The decision comes after an overwhelming majority of its shareholders voted in favour of maintaining the highly profitable but highly polluting division.
Glencore first announced plans to spin off the unit last November, bowing to pressure from green investors.
Rethink: Glencore first announced plans to spin off its coal unit last November, bowing to pressure from green investors
The move would have involved merging the unit with the steel and coal manufacturing division of recent acquisition Canada’s Teck Resources.
That combined group would then have been listed on the New York Stock Exchange as a separate business, which executives say would boost returns for shareholders.
But in a dramatic about-face, the Swiss mining giant will now abandon plans that 95 percent of investors had called for it to keep the coal unit, saying that would increase “cash-generating capacity” and “accelerate and optimise the return of excess cash flows to shareholders”.
Chief executive Gary Nagle said: “Common sense has prevailed.

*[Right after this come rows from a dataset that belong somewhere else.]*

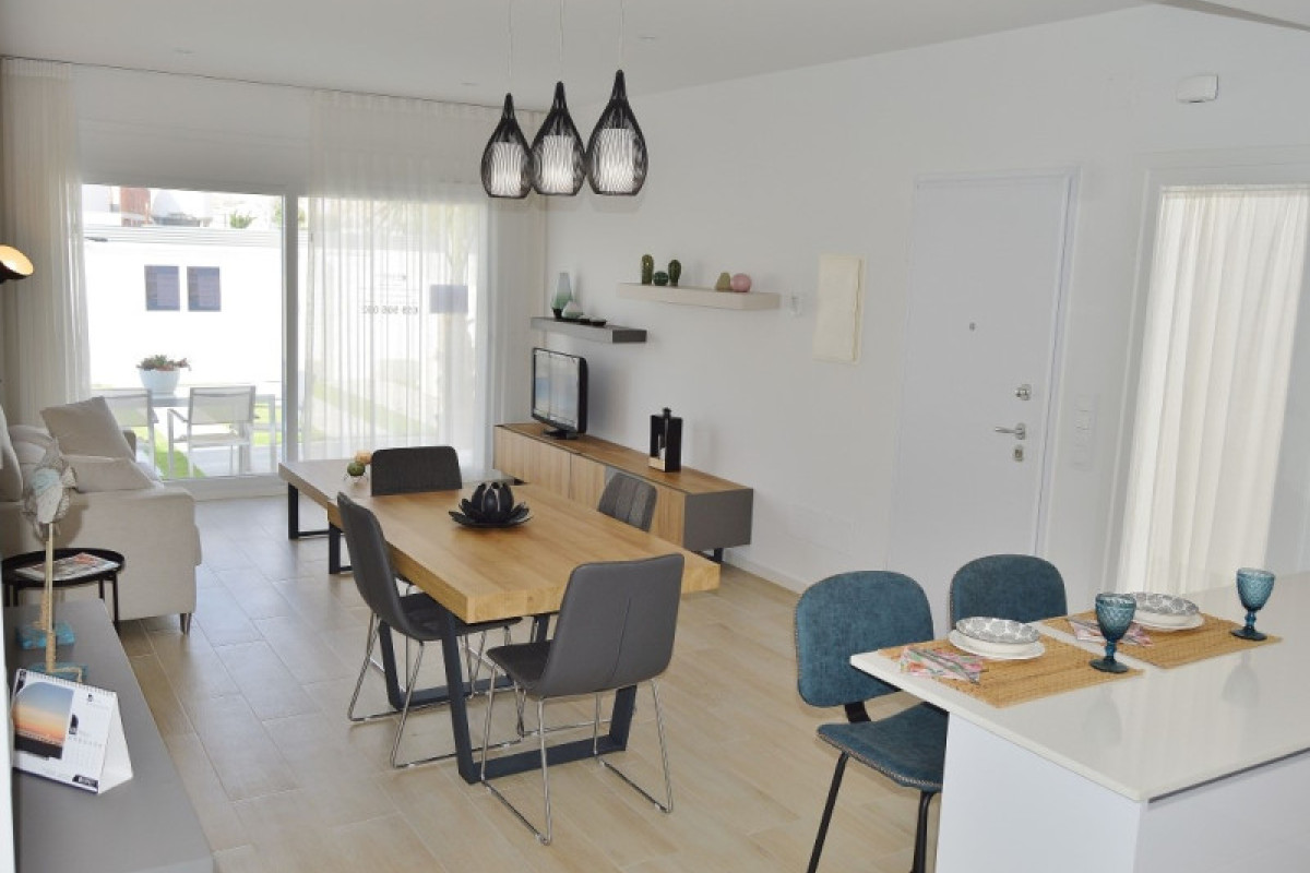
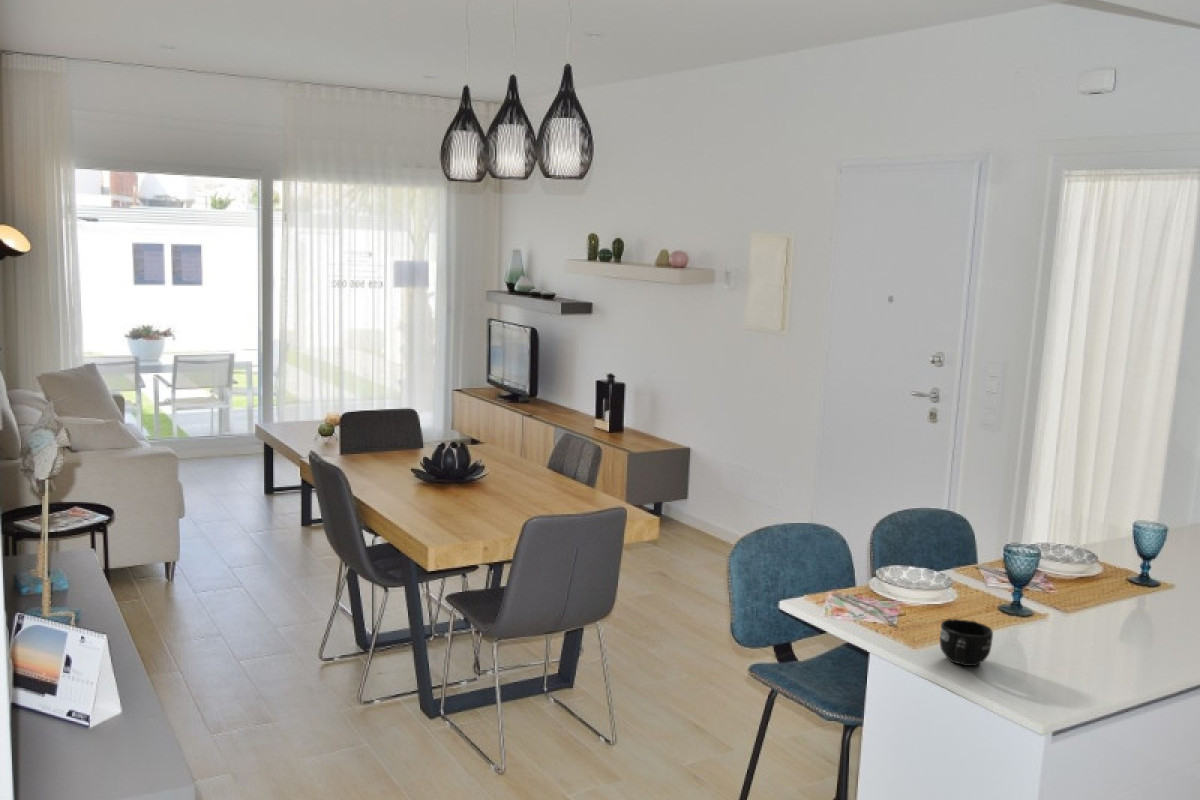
+ mug [939,618,994,667]
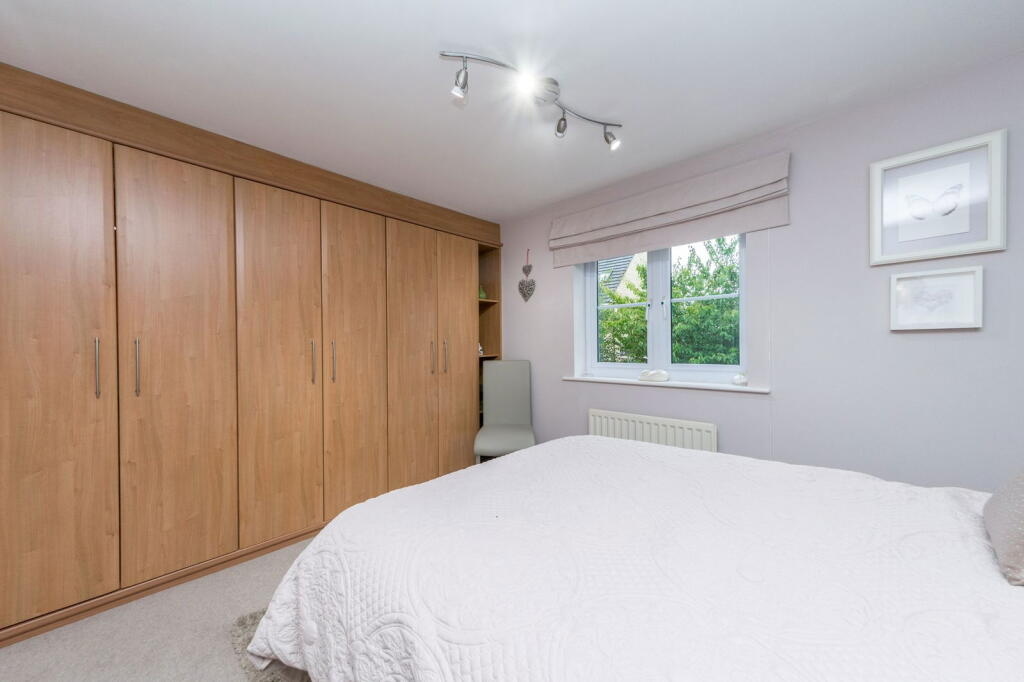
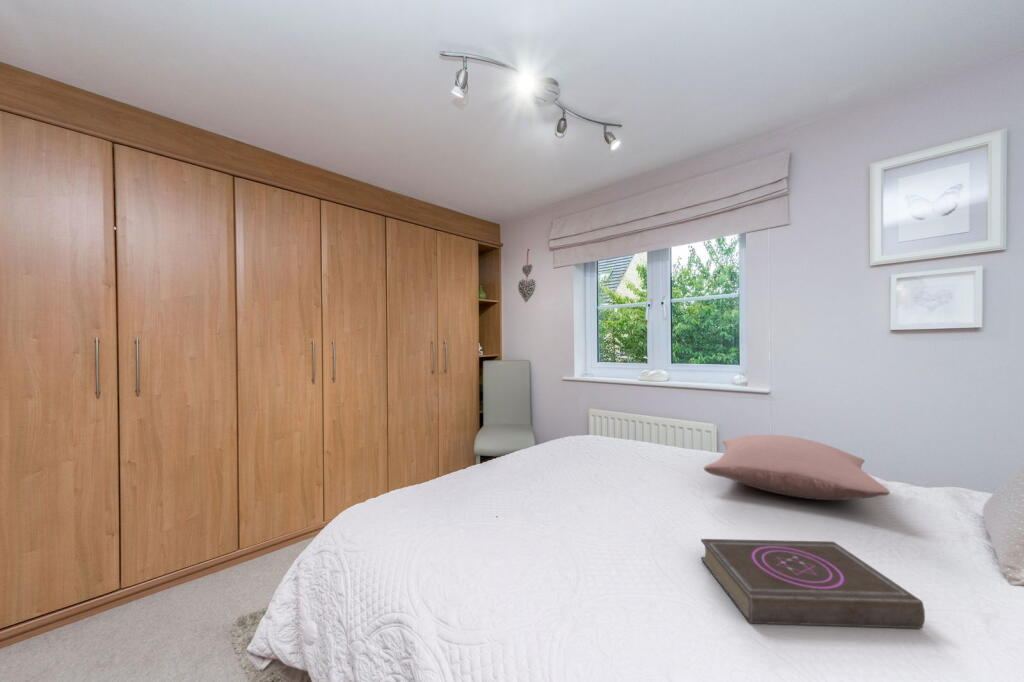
+ book [700,538,926,629]
+ pillow [703,434,891,501]
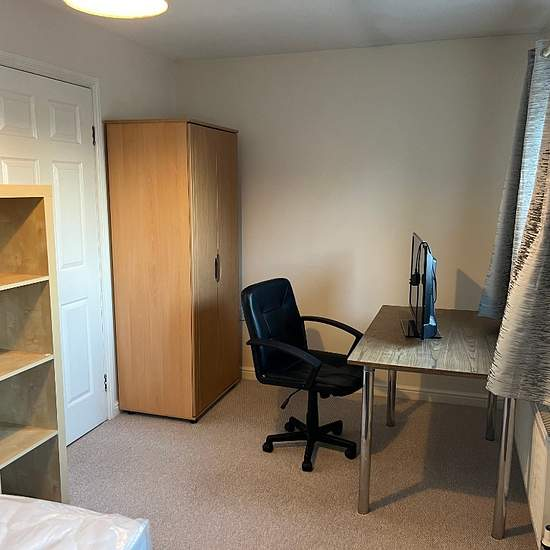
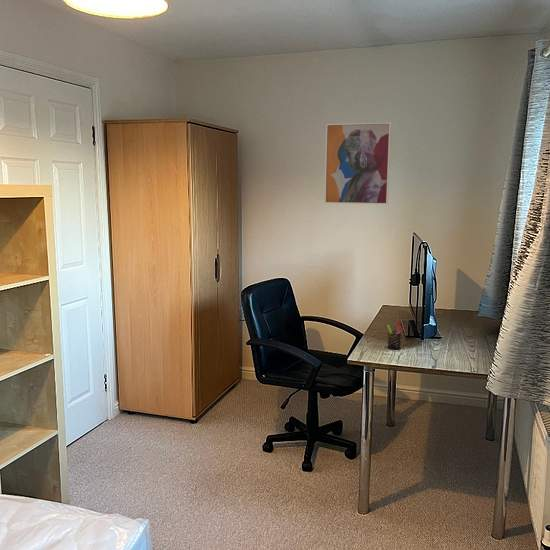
+ wall art [323,121,392,205]
+ pen holder [387,320,406,350]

Shareholders recognise that cash is king.”
Nagle said the industry was now a “dynamic space” in which views on environmental, social and governance (ESG) issues had changed.

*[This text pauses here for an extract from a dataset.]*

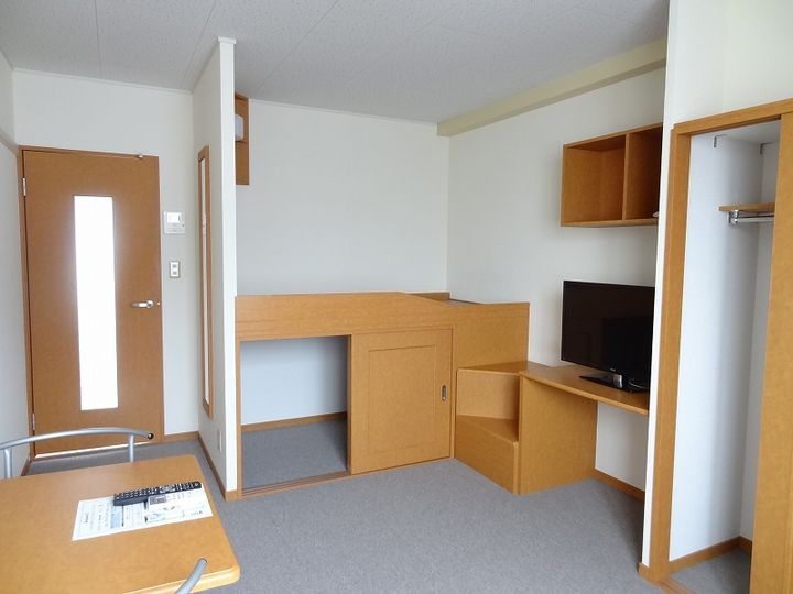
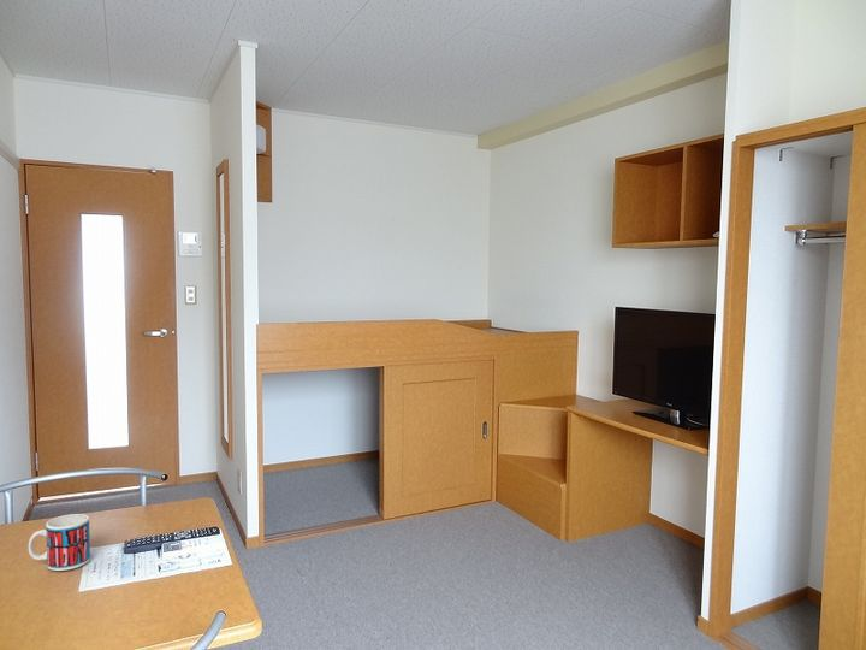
+ mug [28,513,91,572]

He said: “The pendulum has swung back in the last nine to 12 months. The world has recognised the need for coal as we decarbonise.”
Glencore’s board said it still retains the option of considering a divestiture, but the move is likely to anger environmental groups that have been lobbying against coal as a highly polluting fossil fuel.
Fossil fuel companies are feeling the pressure to reduce their emissions, but also to keep their profits high.
Matt Britzman, an analyst at Hargreaves Lansdown, said that while green investors may be disappointed, the decision “makes sense”.
“The coal portfolio is a gold mine, and it is not just thermal coal; steelmaking coal also represents a significant part,” he said.
Glencore’s coal business has benefited from the crisis following Russia’s invasion of Ukraine.
It is also one of the world’s largest copper, nickel and cobalt miners and traders. Glencore said first-half profits fell 33 percent year-on-year to £5 billion. Revenue rose 9 percent to £92 billion.
Glencore shares rose 2.8 percent, or 11.05 pence, to 404.2 pence.
But it is not just Glencore that is abandoning a green agenda. Last week, BP said it will drill a new oil field in the Gulf of Mexico with the aim of returning money to investors.